Ma poi, come detto, parola ai ragazzi, protagonisti già nella veste di moderatori. Tra di loro Chiara, 16 anni,  che ha citato le parole di Liliana Segre contro l’indifferenza: “Ho scelto di essere peer educator per questo, non voglio girare la testa dall’altra parte”.
Tre, in particolare, i momenti importanti dell’incontro.
Con il primo sono state passate in rassegna le parole simbolo del bullismo, mostrate con una serie di cartelloni: da “handicappato” a “sfigato”, da “terrone” a “bimbominkia”. E a quel punto tutti i ragazzi, armati di foglio e di cerotto, hanno scelto le parole (tra le altre collaborazione, coraggio, empatia) da usare per  coprire quelle “ferite”.
Dalla parola scritta si è passati a quella cantata con la performance di Sebastiano Vitale, in divisa perché è un agente di Polizia, ma con un microfono in mano perché con il nome di Revman ha una brillante carriera di rapper. Due i brani cantati, il primo “Questo non è amore”, sul tema della violenza, il secondo “Musica Contro Le Mafie” sulla criminalità.
Infine, la parola nella sue forma più potente e delicata. Quella delle ragazze e dei ragazzi che hanno avuto il coraggio di parlare apertamente, davanti a tutti gli altri, delle loro esperienze più dolorose. Confessioni forti, che hanno richiesto una lunga elaborazione e preparazione. Chi ha raccontato vessazioni legate all’orientamento sessuale o alla libertà di esprimere idee diverse da quelle del “branco”, chi ha dovuto misurare la propria autostima col sentirsi ripetere “non sei nessuno, nella vita non combinerai mai niente”, chi si è sentito lasciato solo, anche a causa di professori poco attenti, chi ha pensato seriamente di farla finita. Ma anche, e forse soprattutto, chi ha dichiarato “sono stato sia vittima che carnefice”, a conferma di un punto fondamentale di “BullisNO”: il bullo non è il nemico da reprimere, è anch’esso una vittima da aiutare a ritrovarsi. Non a caso “Chi bulla perde” è lo slogan scelto da un progetto che punta anche a evitare questa sconfitta. Risultato a cui si può arrivare solo con un impegno collettivo, da solo non può farcela nessuno e i lunghi e toccanti abbracci finali che hanno accolto i protagonisti di tutte le testimonianze ne sono la prova più evidente.
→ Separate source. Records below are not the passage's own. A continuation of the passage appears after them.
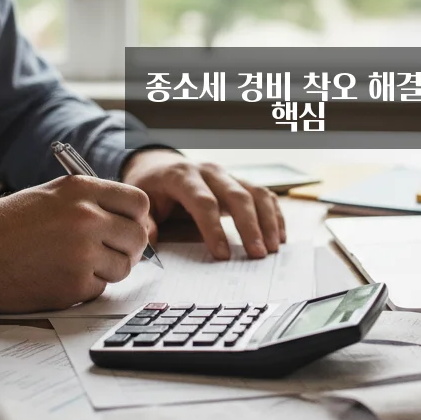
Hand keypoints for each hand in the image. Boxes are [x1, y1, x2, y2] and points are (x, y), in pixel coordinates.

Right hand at [0, 175, 150, 311]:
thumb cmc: (3, 225)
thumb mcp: (50, 195)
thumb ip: (91, 202)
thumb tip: (127, 219)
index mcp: (82, 190)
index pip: (139, 203)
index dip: (137, 218)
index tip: (129, 226)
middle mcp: (87, 218)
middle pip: (138, 237)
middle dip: (129, 247)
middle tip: (112, 252)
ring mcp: (82, 253)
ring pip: (123, 267)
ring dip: (108, 269)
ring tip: (79, 264)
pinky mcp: (73, 285)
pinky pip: (100, 288)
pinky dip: (86, 287)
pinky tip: (60, 276)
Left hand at [122, 149, 285, 259]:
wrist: (159, 164)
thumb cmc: (151, 187)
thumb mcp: (141, 201)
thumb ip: (146, 222)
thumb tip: (151, 243)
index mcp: (182, 176)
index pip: (203, 201)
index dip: (213, 228)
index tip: (222, 255)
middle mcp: (209, 171)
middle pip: (236, 195)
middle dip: (249, 226)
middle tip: (257, 254)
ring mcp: (228, 174)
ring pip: (255, 193)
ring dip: (267, 221)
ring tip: (272, 248)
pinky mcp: (240, 181)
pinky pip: (264, 194)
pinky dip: (274, 215)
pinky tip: (279, 236)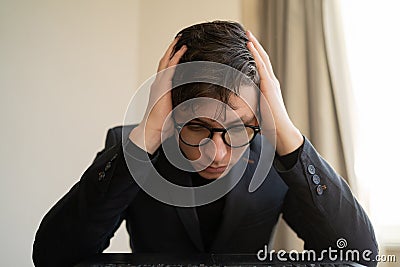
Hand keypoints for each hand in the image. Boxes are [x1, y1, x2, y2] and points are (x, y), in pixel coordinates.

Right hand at [129, 37, 186, 153]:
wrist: (152, 130)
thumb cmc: (162, 125)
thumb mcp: (174, 112)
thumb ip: (181, 105)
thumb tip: (192, 106)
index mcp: (161, 89)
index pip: (166, 70)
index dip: (171, 59)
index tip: (178, 50)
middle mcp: (158, 84)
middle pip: (164, 62)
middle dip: (171, 50)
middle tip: (179, 39)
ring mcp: (159, 84)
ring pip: (166, 62)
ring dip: (173, 50)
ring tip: (180, 40)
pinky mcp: (162, 87)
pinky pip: (170, 69)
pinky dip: (175, 58)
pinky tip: (181, 51)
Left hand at [246, 31, 302, 155]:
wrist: (280, 130)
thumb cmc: (269, 124)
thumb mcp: (257, 111)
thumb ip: (250, 104)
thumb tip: (238, 107)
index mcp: (269, 87)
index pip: (262, 66)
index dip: (256, 54)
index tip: (248, 44)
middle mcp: (271, 82)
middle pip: (263, 58)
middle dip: (255, 45)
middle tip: (247, 33)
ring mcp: (271, 82)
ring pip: (263, 58)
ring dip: (255, 45)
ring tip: (248, 34)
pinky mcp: (269, 85)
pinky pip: (261, 65)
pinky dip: (255, 54)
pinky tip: (249, 45)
Nel frattempo  il progetto va avanti, anche grazie al Consiglio Comunale: il presidente Lamberto Bertolé, al termine dell’incontro, ha garantito al Consiglio Intermunicipale del ragazzi la possibilità di svolgere le prossime riunioni presso la sede civica. Ma “BullisNO” guarda anche oltre Milano: si sta già organizzando un prossimo incontro a Napoli.